**Requirements**
a - In the rows, replace "EU Vocabularies" with "EU Vocabulary Service" in every line starting with the line containing "319, 1063, 348]" and going on through the line containing "list voaf : http://purl.org/vocommons/voaf/#". Give back only those lines, with nothing else changed.
b - Write the next part of the piece about old Mr. Gray, picking up after its last sentence.

**Selected extract**
<<<<

The wait was long and difficult, specially with Old Mr. Gray, pacing like a caged lion reckoning not enough was being done.

 

I'll give you more insight into him tomorrow.

 

We see similar these days. People who aren't satisfied and push everyone... unreasonably, in many watcher's view.

 

 

Posted

May 11th 1942

 

 

A bit about old Mr. Gray gleaned from his grandchildren.

 

 

None of the grandsons liked him. ‘Cranky old bugger!’

 

One granddaughter DID. She lived with him for some years while her mother and brother lived in the old home. “He was nice to me and often sharpened my pencils so I could draw him pictures”.

 

None of his daughters-in-law liked him.

 

 

He was complex like most of us. He was warm when courting his diminutive fiancée, writing her love poems, but after marriage the rot set in, where is selfishness ruled till in his dotage, he looked back on those courting days and was easy to get on with. In ‘his second childhood’ as dementia was often called, he did wander and kept returning to the first home they owned and scared the owners by banging on the door asking to be let in. They got used to him and rang the family to come and get him when he came.

 

 

He was a pillar of the local Congregational church. Ceremonially and pompously said grace before meals, then officially carved the meat at the table. ‘Food was always bloody cold by the time he’d finished” … According to Tess later.

 

He did this at the head of the table wearing his opened suit coat with gold watch chain across his vest.

 

He wore a hearing aid. ”A large contraption, that looked like a pink set of hair clippers without the head. A pair of thin pink twisted wires emerged from it and the earhole shaped, chunky earpiece was on the end of them. There was a large volume knob on the front of the appliance.

>>>>

**Data for processing**
<<<<

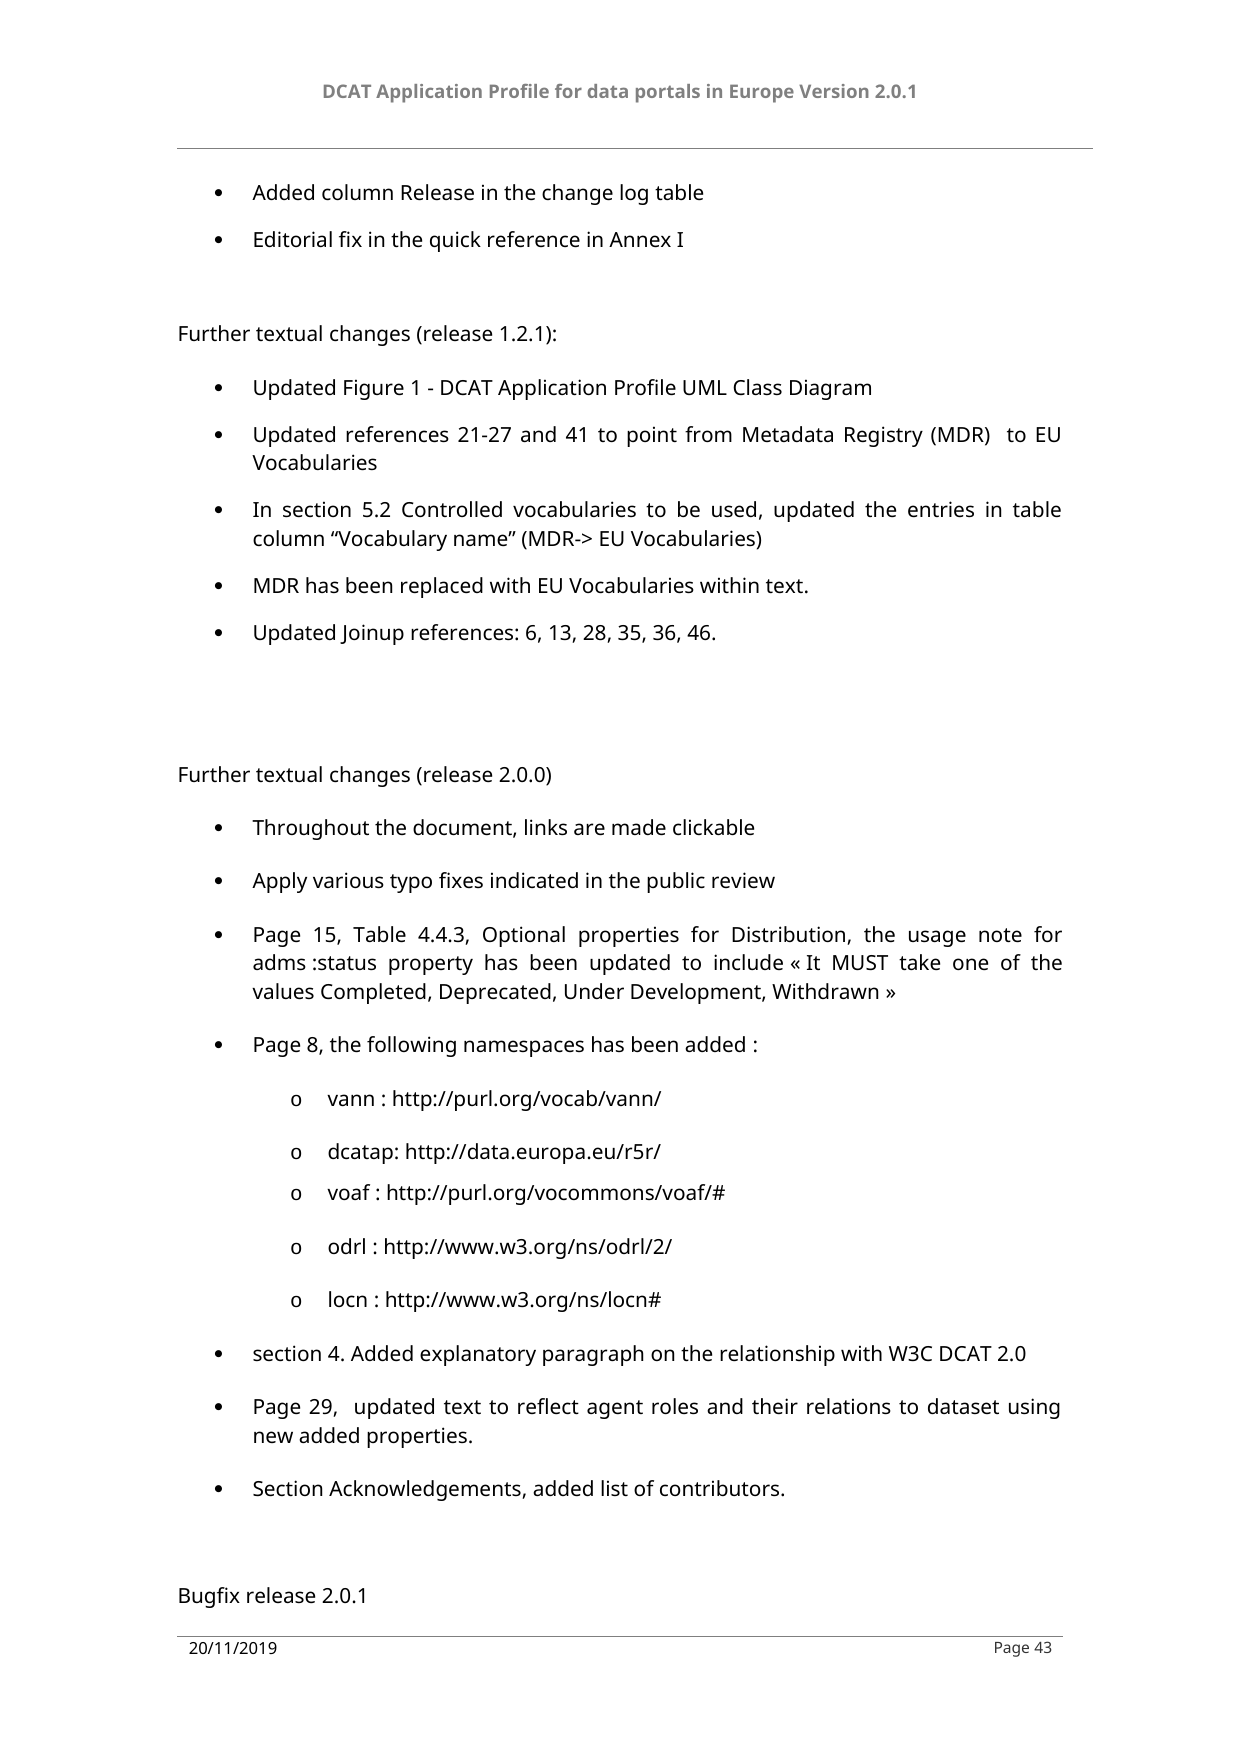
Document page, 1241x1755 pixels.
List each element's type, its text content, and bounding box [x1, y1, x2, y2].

text Further textual changes (release 1.2.1): [177, 319, 1063, 348]
list Section 9, added list of contributors. [215, 1474, 1063, 1503]
list section 4. Added explanatory paragraph on the relationship with W3C DCAT 2.0 [215, 1339, 1063, 1367]
text Further textual changes (release 2.0.0) [177, 760, 1063, 788]
list Updated Joinup references: 6, 13, 28, 35, 36, 46. [215, 618, 1063, 647]
list vann : http://purl.org/vocab/vann/ [290, 1084, 1063, 1112]
list Page 29, updated text to reflect agent roles and their relations to dataset using new added properties. [215, 1392, 1063, 1449]
list Editorial fix in the quick reference in Annex I [215, 225, 1063, 253]
list Updated Figure 1 - DCAT Application Profile UML Class Diagram [215, 373, 1063, 401]
list Updated references 21-27 and 41 to point from Metadata Registry (MDR) to EU Vocabularies [215, 420, 1063, 477]
list Throughout the document, links are made clickable [215, 813, 1063, 842]
list Apply various typo fixes indicated in the public review [215, 867, 1063, 895]
list odrl : http://www.w3.org/ns/odrl/2/ [290, 1232, 1063, 1261]
list MDR has been replaced with EU Vocabularies within text. [215, 571, 1063, 599]
list Added column Release in the change log table [215, 178, 1063, 206]
list Page 8, the following namespaces has been added : [215, 1030, 1063, 1059]
text Bugfix release 2.0.1 [177, 1581, 1063, 1610]
list locn : http://www.w3.org/ns/locn# [290, 1286, 1063, 1314]
list In section 5.2 Controlled vocabularies to be used, updated the entries in table column “Vocabulary name” (MDR-> EU Vocabularies) [215, 495, 1063, 552]
list dcatap: http://data.europa.eu/r5r/ [290, 1137, 1063, 1166]
list voaf : http://purl.org/vocommons/voaf/# [290, 1178, 1063, 1207]
list Page 15, Table 4.4.3, Optional properties for Distribution, the usage note for adms :status property has been updated to include « It MUST take one of the values Completed, Deprecated, Under Development, Withdrawn » [215, 920, 1063, 1005]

>>>>

**Exercise responses**
a -
text Further textual changes (release 1.2.1): [177, 319, 1063, 348]
list Section 9, added list of contributors. [215, 1474, 1063, 1503]
list section 4. Added explanatory paragraph on the relationship with W3C DCAT 2.0 [215, 1339, 1063, 1367]
text Further textual changes (release 2.0.0) [177, 760, 1063, 788]
list Updated Joinup references: 6, 13, 28, 35, 36, 46. [215, 618, 1063, 647]
list vann : http://purl.org/vocab/vann/ [290, 1084, 1063, 1112]
list Page 29, updated text to reflect agent roles and their relations to dataset using new added properties. [215, 1392, 1063, 1449]
list Editorial fix in the quick reference in Annex I [215, 225, 1063, 253]
list Updated Figure 1 - DCAT Application Profile UML Class Diagram [215, 373, 1063, 401]
list Updated references 21-27 and 41 to point from Metadata Registry (MDR) to EU Vocabulary Service [215, 420, 1063, 477]
list Throughout the document, links are made clickable [215, 813, 1063, 842]
list Apply various typo fixes indicated in the public review [215, 867, 1063, 895]
list odrl : http://www.w3.org/ns/odrl/2/ [290, 1232, 1063, 1261]
list MDR has been replaced with EU Vocabulary Service within text. [215, 571, 1063, 599]
list Added column Release in the change log table [215, 178, 1063, 206]
list Page 8, the following namespaces has been added : [215, 1030, 1063, 1059]
text Bugfix release 2.0.1 [177, 1581, 1063, 1610]
list locn : http://www.w3.org/ns/locn# [290, 1286, 1063, 1314]
list In section 5.2 Controlled vocabularies to be used, updated the entries in table column “Vocabulary name” (MDR-> EU Vocabulary Service) [215, 495, 1063, 552]
list dcatap: http://data.europa.eu/r5r/ [290, 1137, 1063, 1166]
list voaf : http://purl.org/vocommons/voaf/# [290, 1178, 1063, 1207]

b -
It sometimes started whistling when he had the volume too high and everyone would shout at him, ‘Turn your hearing aid down!’

 

We kids didn’t though, we were sitting up straight, being seen and not heard.”

 

Tess didn’t feel too comfortable around him … had a feeling his hands could have roamed. Another daughter-in-law reckoned Tess wasn’t wrong.

 

 

He was a staunch ‘tea-totaller’ and went off into righteous wraths over imbibing of ‘the demon drink.’

 

…Was up there ready to take part in any public rallies against it.

 

 

He idolised his son Bill W.T. who could do no wrong. W.T. knew it and naturally played it to his own advantage against his brother, less than a year younger.

 

The second son could do no right and having a bit of a paddy was quick to blow up, which after all ‘proved his guilt.’ The next child was a daughter who old Mr Gray was nice to … till she got to think for herself and didn’t do whatever her father reckoned he wanted of her.

 

 

Charles was the last three boys who were mostly ignored by their father.

 

The youngest son was always a bit disgruntled at his being uncared for by his father and the second son felt wronged.

 

 

Darwin hasn’t been bombed for a fortnight… any day now…

 

 

The pilots in Adelaide are in conference, utilizing Chaseling and Godsell’s discoveries that a plane was sighted over Mt Briggs at sunset and Port Keats just after dark and that the lights over East Point were flares. This makes sense with the weak radio reception.

 

 

Posted
Who else hasn't peeked?

I have not peeked, I look forward to the next installments .This has been Fantastic.Thank you very much.
Posted

May 12th 1942

 

Mr Gray Continued…

 

Sorry not today though… other priorities!

 

The missing blokes from the 49th.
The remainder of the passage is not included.